Les industriels devront faire preuve de la plus grande transparence à notre égard. Aujourd'hui, je n'ai pas d'inquiétude sur notre capacité à projeter un groupement interarmes Scorpion à l'horizon de 2021. Je suis conscient que tout programme industriel peut accuser des retards, mais il est indispensable que nous en soyons avertis afin que nous puissions nous organiser et y faire face. Nous devons créer un niveau de gouvernance commun, assorti d'indicateurs, afin d'avancer tous au même rythme et d'atteindre ensemble l'objectif.

J'en viens au soutien et à la gouvernance des crédits.
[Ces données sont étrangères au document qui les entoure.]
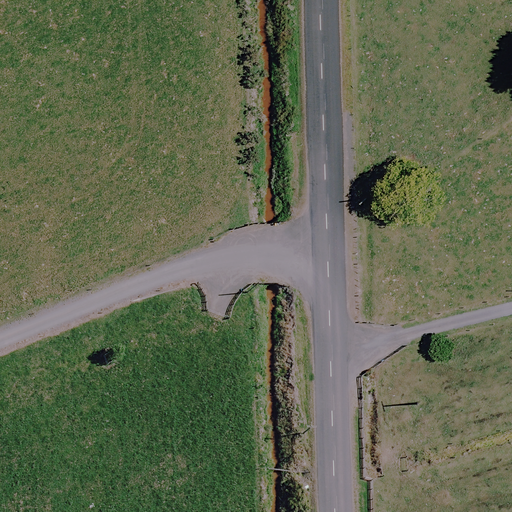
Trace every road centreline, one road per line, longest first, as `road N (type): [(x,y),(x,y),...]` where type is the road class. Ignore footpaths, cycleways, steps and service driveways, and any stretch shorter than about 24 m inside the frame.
road 1 (unclassified): [(320,0),(335,511)]
road 2 (track): [(0,344),(327,228)]
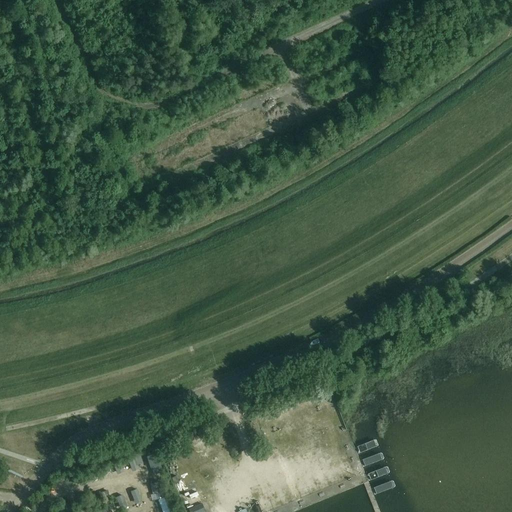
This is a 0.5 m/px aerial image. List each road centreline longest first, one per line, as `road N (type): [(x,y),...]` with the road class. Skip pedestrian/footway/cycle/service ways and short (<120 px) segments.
road 1 (unclassified): [(511,225),(373,315),(79,438),(7,511)]
road 2 (track): [(0,402),(128,370),(284,308),(360,270),(511,169)]
road 3 (track): [(374,82),(144,188),(131,159),(355,58)]
road 4 (track): [(383,0),(151,106),(95,86)]
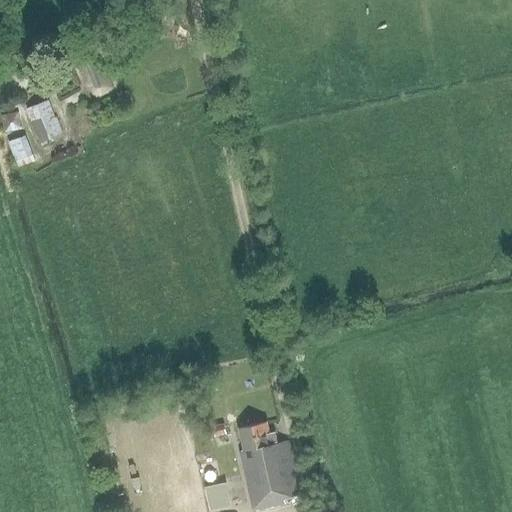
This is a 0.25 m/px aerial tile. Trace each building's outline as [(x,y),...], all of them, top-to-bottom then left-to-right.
[(96,95),(113,88),(101,56),(79,65),(86,83),(90,81),(96,95)] [(47,138),(62,132),(50,100),(28,108),(40,140),(42,139),(43,144),(48,142),(47,138)] [(22,129),(19,112),(1,115),(4,132),(22,129)] [(35,161),(25,136),(9,141),(18,167),(35,161)] [(283,498),(300,494),(288,440),(273,443),(268,421),(238,428),(244,451),(241,452),(254,509),(284,502),(283,498)] [(213,436),(225,434),(223,426),(212,428),(213,436)] [(228,511),(243,511),(248,511),(244,490),(225,494),(228,511)]
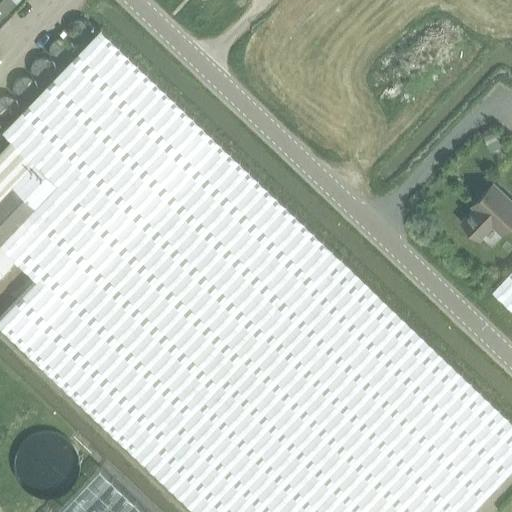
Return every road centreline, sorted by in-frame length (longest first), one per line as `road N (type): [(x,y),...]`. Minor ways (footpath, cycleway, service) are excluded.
road 1 (tertiary): [(372,226),(133,0)]
road 2 (tertiary): [(511,359),(372,226)]
road 3 (unclassified): [(372,226),(484,107),(511,101)]
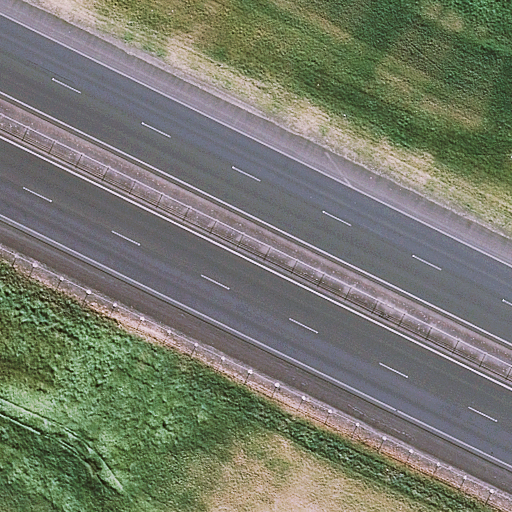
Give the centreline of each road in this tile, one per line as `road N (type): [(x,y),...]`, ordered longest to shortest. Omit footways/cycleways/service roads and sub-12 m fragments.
road 1 (motorway): [(0,60),(511,313)]
road 2 (motorway): [(511,415),(0,162)]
Ce sujet est à la main du chef d'état-major des armées, avec les deux autres grands subordonnés de la ministre que sont le secrétaire général pour l'administration et le délégué général pour l'armement. Je vous ferai part de mon sentiment personnel. La réorganisation qui a prévalu dans notre ministère il y a quelques années avait du sens dans le cadre d'une pression budgétaire forte et d'une déconstruction. À titre d'illustration, les tableaux d'avancement ont été réduits de façon homothétique, ce qui donnait l'assurance d'atteindre la cible – et accessoirement, d'éviter les récriminations. Il a par ailleurs été choisi d'organiser le ministère en silos, afin d'assurer un meilleur pilotage des ressources. Une fois encore, je suis convaincu que cette réforme avait du sens et que nous ne reviendrons fondamentalement pas en arrière.

Je pense en revanche que dans le cadre d'une reconstruction, et au vu de l'augmentation programmée des ressources budgétaires, cette gouvernance des crédits – qui a en partie rempli les fonctions que l'on attendait d'elle en déconstruction – est insuffisamment adaptée à notre besoin de consommer utilement les crédits budgétaires qui nous sont alloués, en répondant aux attentes fortes de nos soldats.

Prenons l'exemple de l'infrastructure, et plus particulièrement de son volet touchant à la vie courante de nos soldats. Autant il est logique que les infrastructures opérationnelles importantes soient confiées à des grands experts du domaine, autant les opérations courantes – repeindre un couloir, remplacer la tapisserie d'une chambre ou changer une serrure – n'ont pas besoin d'être sous-traitées à des entreprises privées. En accordant un budget au chef de corps, nous sommes parfaitement capables d'assurer la maintenance courante de nos emprises et de nos infrastructures.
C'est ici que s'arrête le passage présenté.